Tower bridges, Fort Point Channel, Boston, Mass. Photo by Detroit Publishing Company, copyrighted 1904
Tower bridges, Fort Point Channel, Boston, Mass. Photo by Detroit Publishing Company, copyrighted 1904.

We were struck by the clarity and beautiful geometry of the image, one of the recently rescanned glass negatives from the Detroit Publishing Company Collection.  We also wondered: What’s happening here? How did the bridges work?

Yes, we’re in a library—we could look it up.  But do any of you bridge specialists out there want to shed some light?

Learn more:

  • Read about the Detroit Publishing Company Collection and sample more images: and navigation links at the left.
  • View a similar image published in One Hundred and Fifty Glimpses of Boston, Cambridge, Lexington, Concord by John Francis Murphy (Boston: J.F. Murphy, 1904), available through the Hathi Trust Digital Library.
  • View a sampling of pictures of bridges through the Prints &  Photographs Online Catalog.
  • View comments on another evocative bridge picture we posted in our Flickr account—the next best thing to being there, with further illustration from those who were there!
--*--
**TASK LIST**.
A - In the post about the tower bridges photo of Boston, what kind of original was the image rescanned from?
B - Put this sentence from the post about the tower bridges photo into Spanish: "We were struck by the clarity and beautiful geometry of the image, one of the recently rescanned glass negatives from the Detroit Publishing Company Collection."
C - Carry on the post about the Boston tower bridges photo from its last line.

**DATA SEGMENT**.
--*--
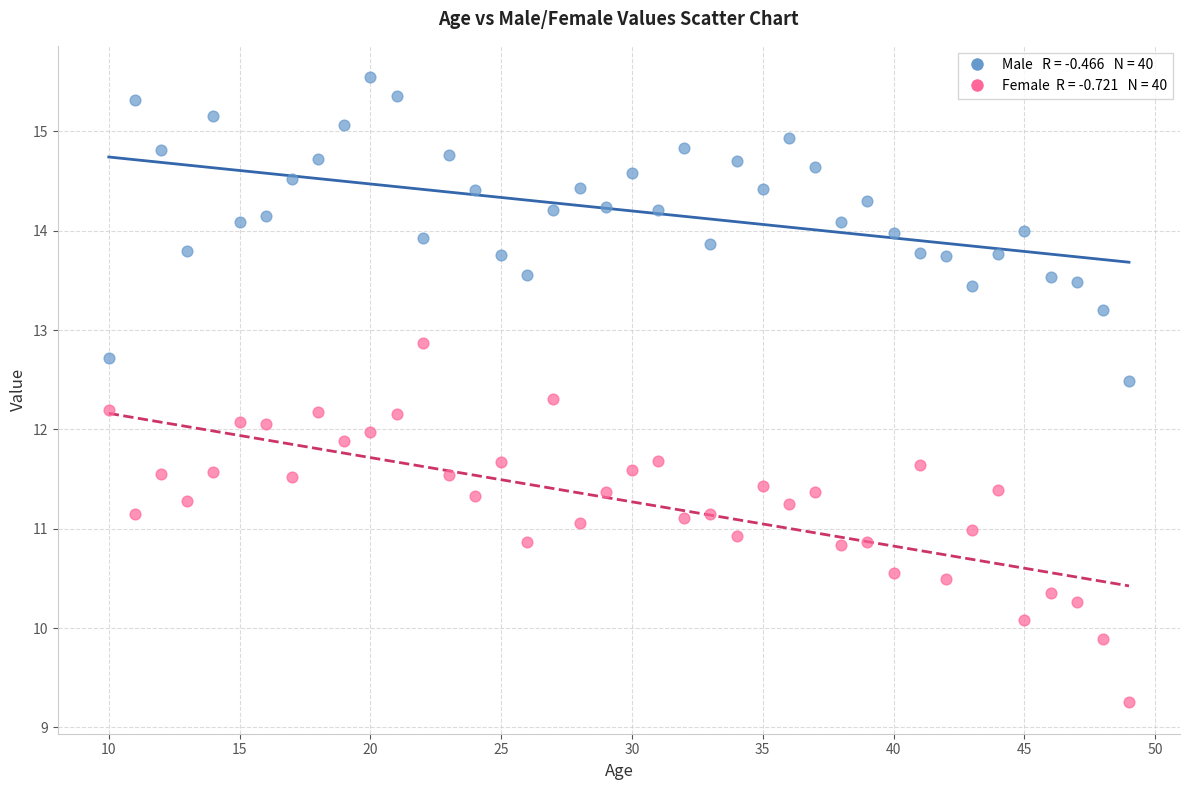

Across all data points, what is the range of Y values (max minus min)?

6.3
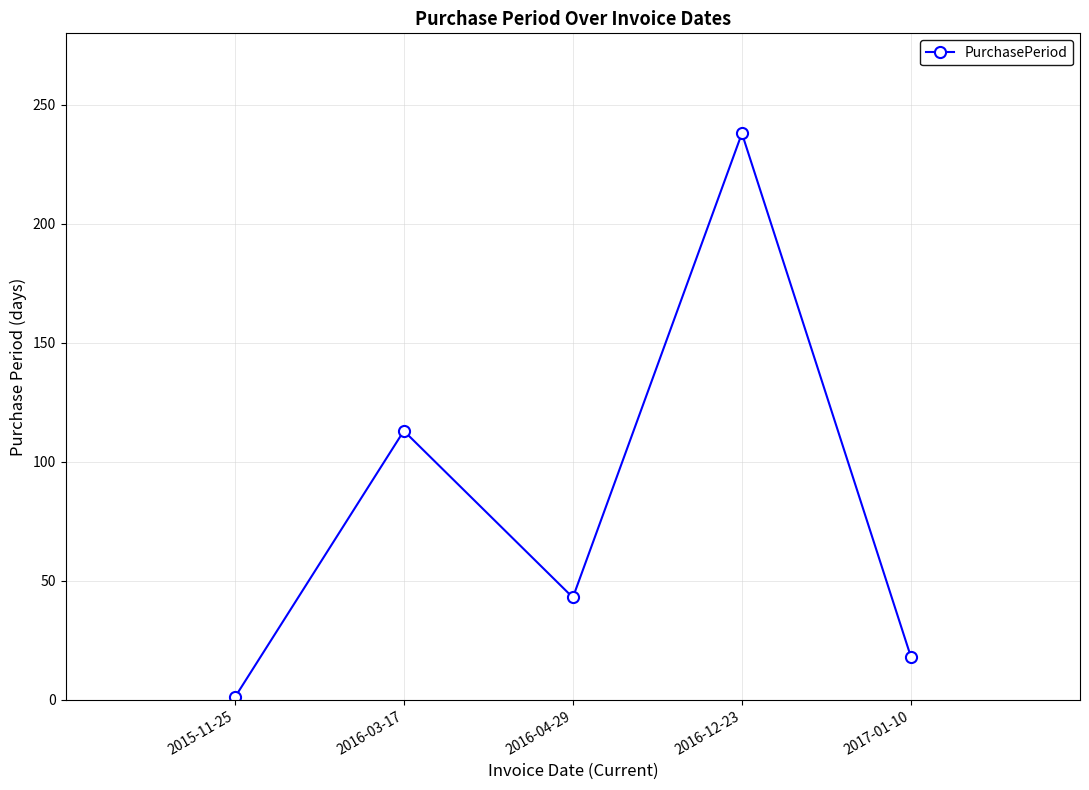

How many values are below 43?

2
--*--
**ANSWERS IN ORDER**.
A - A glass negative.

B - Nos impresionaron la claridad y la hermosa geometría de la imagen, uno de los negativos de vidrio recién reescaneados de la Colección de la Detroit Publishing Company.

C -
  • We were thinking about bridges this very date five years ago!  View a Webcast celebrating the publication of two books in the Norton/Library of Congress Visual Sourcebooks in Architecture Design and Engineering series, including Bridges by Richard L. Cleary (New York: Norton, 2007).

Comments (3)

  1. We appear to be looking at three side-by-side rolling bascule lift bridges. This is the kind of counter-weighted bridge that rolls back on a track to lift its roadway or railroad track.

    Two of the bridges are fully rolled back while the third on our left is partly lifted, perhaps as it opened or closed.

  2. Very helpful! It’s great to learn about what was happening then and what has happened since. Thanks so much for your comments.